Start of INFORMATION SUPPLIED

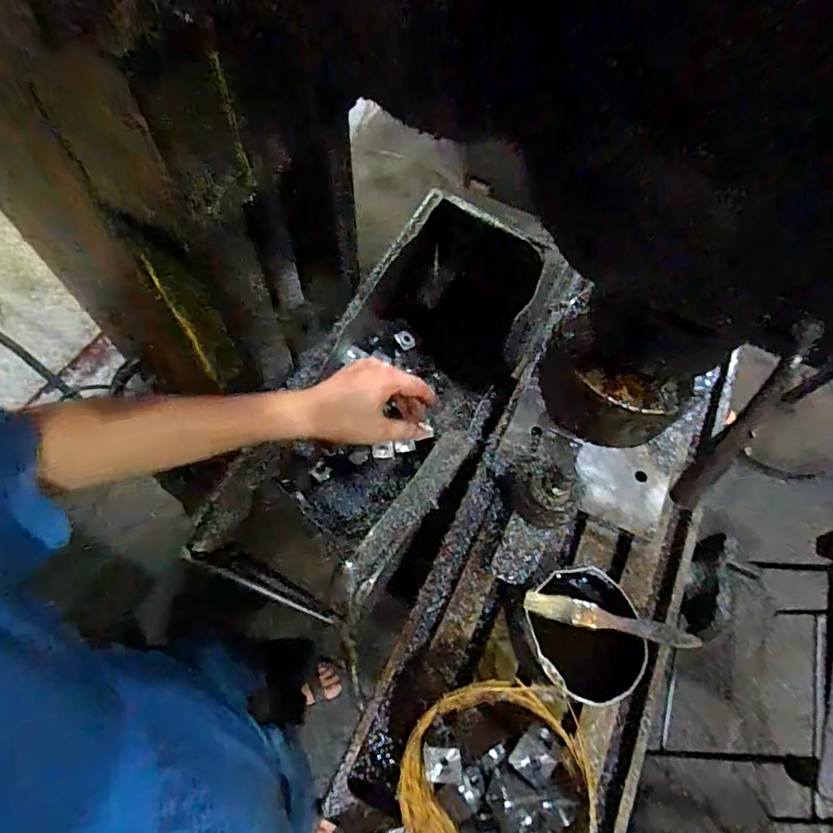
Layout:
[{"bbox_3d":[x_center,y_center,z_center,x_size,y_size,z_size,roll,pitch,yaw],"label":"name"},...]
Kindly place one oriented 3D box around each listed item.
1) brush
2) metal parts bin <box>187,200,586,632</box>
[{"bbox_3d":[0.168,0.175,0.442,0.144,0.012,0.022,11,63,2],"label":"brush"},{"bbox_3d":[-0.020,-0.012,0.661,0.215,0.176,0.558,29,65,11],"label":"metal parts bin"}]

End of INFORMATION SUPPLIED

The data must be reproduced exactly, and no picture may appear in the copy.

TASK ANSWER:
Layout:
[{"bbox_3d":[x_center,y_center,z_center,x_size,y_size,z_size,roll,pitch,yaw],"label":"name"},...]
Kindly place one oriented 3D box around each listed item.
1) brush
2) metal parts bin <box>187,200,586,632</box>
[{"bbox_3d":[0.168,0.175,0.442,0.144,0.012,0.022,11,63,2],"label":"brush"},{"bbox_3d":[-0.020,-0.012,0.661,0.215,0.176,0.558,29,65,11],"label":"metal parts bin"}]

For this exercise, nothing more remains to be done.